Bangkok
Cassandra Howard

Caution: Elephants Brake for Food on Bangkok’s Roads – NYT, January 20, 2008

Bar girls arch their backs, fold their small chests in,
Neanderthal-walk the dark world of my underside
for luck. City of angels, great city,
residence of the Emerald Buddha
is waiting.
                  Hard skulls mark the passage.
Skin at the peak of their curved spines is tight,
membranous, hardly containing the one vertebrae
tracing my hide like a pointed finger
dragged across a map.
                                         The impregnable city of God Indra,
grand capital of the world is reflected in my onyx eyes.

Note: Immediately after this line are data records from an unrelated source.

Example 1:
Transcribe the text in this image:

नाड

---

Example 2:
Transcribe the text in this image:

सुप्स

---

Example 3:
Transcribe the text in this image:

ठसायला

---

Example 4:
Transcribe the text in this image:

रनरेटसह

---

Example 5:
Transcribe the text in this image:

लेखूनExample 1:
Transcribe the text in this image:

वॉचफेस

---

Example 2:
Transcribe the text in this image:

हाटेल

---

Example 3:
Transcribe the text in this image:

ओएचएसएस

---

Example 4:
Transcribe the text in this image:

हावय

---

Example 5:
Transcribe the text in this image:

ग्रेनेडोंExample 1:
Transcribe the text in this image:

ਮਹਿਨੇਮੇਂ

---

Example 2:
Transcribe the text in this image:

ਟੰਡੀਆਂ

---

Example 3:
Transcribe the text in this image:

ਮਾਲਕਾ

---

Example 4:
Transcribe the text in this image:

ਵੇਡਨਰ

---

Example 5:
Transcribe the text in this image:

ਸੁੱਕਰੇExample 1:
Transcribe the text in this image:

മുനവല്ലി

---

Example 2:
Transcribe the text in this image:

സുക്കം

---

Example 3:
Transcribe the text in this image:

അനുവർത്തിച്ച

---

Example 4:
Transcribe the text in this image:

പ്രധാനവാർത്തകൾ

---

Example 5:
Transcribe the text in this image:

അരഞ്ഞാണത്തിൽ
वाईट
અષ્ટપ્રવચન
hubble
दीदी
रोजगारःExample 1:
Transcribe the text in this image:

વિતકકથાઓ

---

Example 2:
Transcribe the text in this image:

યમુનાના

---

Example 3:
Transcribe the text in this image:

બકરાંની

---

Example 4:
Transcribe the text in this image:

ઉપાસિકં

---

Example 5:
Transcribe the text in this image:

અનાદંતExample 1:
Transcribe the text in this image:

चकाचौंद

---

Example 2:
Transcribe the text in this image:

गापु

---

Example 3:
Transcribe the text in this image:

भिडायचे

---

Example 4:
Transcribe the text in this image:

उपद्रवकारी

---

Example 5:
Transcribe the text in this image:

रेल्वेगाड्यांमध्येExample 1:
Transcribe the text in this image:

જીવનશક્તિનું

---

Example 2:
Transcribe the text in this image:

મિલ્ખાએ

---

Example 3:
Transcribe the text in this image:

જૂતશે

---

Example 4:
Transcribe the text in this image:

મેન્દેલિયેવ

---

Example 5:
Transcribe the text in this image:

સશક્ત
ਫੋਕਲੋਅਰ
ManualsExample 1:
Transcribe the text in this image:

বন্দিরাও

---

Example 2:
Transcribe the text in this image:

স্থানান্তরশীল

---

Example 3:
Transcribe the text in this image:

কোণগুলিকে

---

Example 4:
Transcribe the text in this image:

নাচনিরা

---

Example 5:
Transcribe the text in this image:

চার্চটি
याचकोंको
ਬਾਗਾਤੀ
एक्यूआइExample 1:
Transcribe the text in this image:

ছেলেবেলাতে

The mahout looks into one eye, sees my trunk
unfurl across the globe, tourist-hands
take sugar cane, offer ten baht,
wages for the beast handler, who dreams
of nine precious gems in the happy city, leads me
past Nana’s brothels, go-go girls and hawkers
prowling the Royal Palace of crowded streets. Neon 
lights the heavenly abode where reigns the reincarnated god,
blinds two ducking women emerging from my legs
(good luck, good luck), shines on men patting my ass,
money wads hard in their pockets, ready to spend
in this city given by Indra. Children prod my legs
with sticks. Covert in my shadow, they tempt
the bastions to give or kick, then leap
into other shadows, of buildings, cars,
like mangy strays lose themselves to the city
built by Vishnukam, the architect’s deity.